Materials provided —
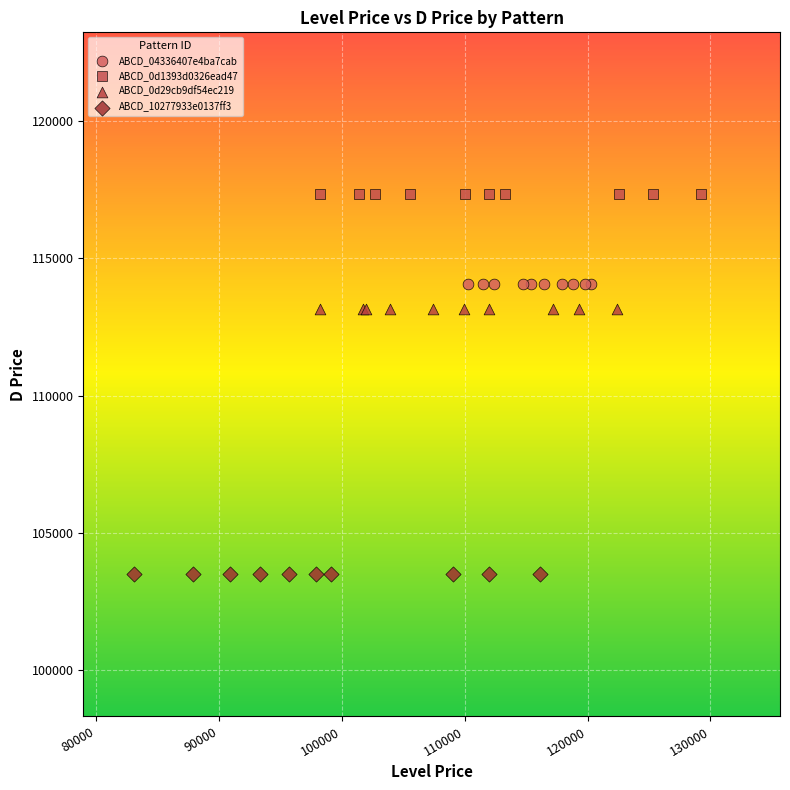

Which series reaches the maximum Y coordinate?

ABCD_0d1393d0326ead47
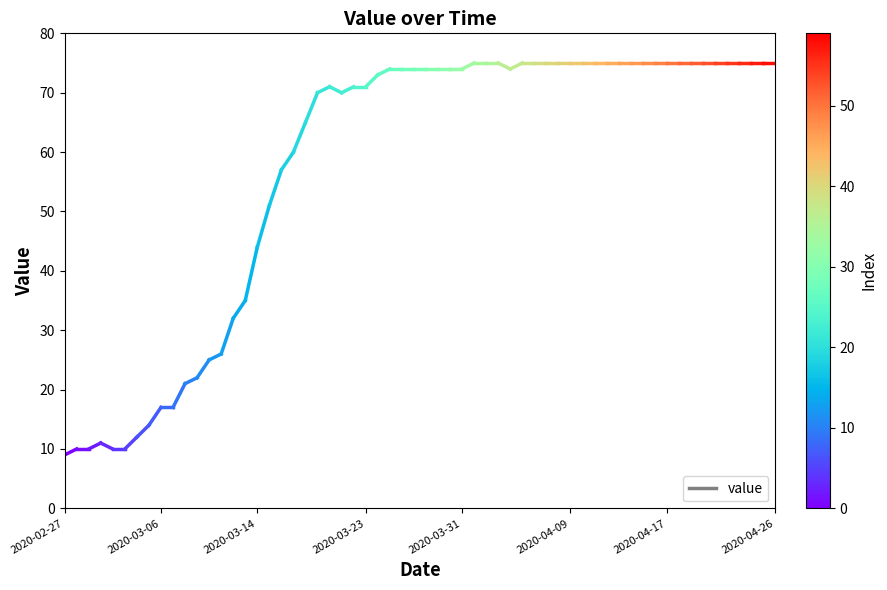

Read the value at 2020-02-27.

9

Exercise requirements —
Reproduce the records above word for word, omitting the pictures.

Solution to the exercise —
Which series reaches the maximum Y coordinate?

ABCD_0d1393d0326ead47

Read the value at 2020-02-27.

9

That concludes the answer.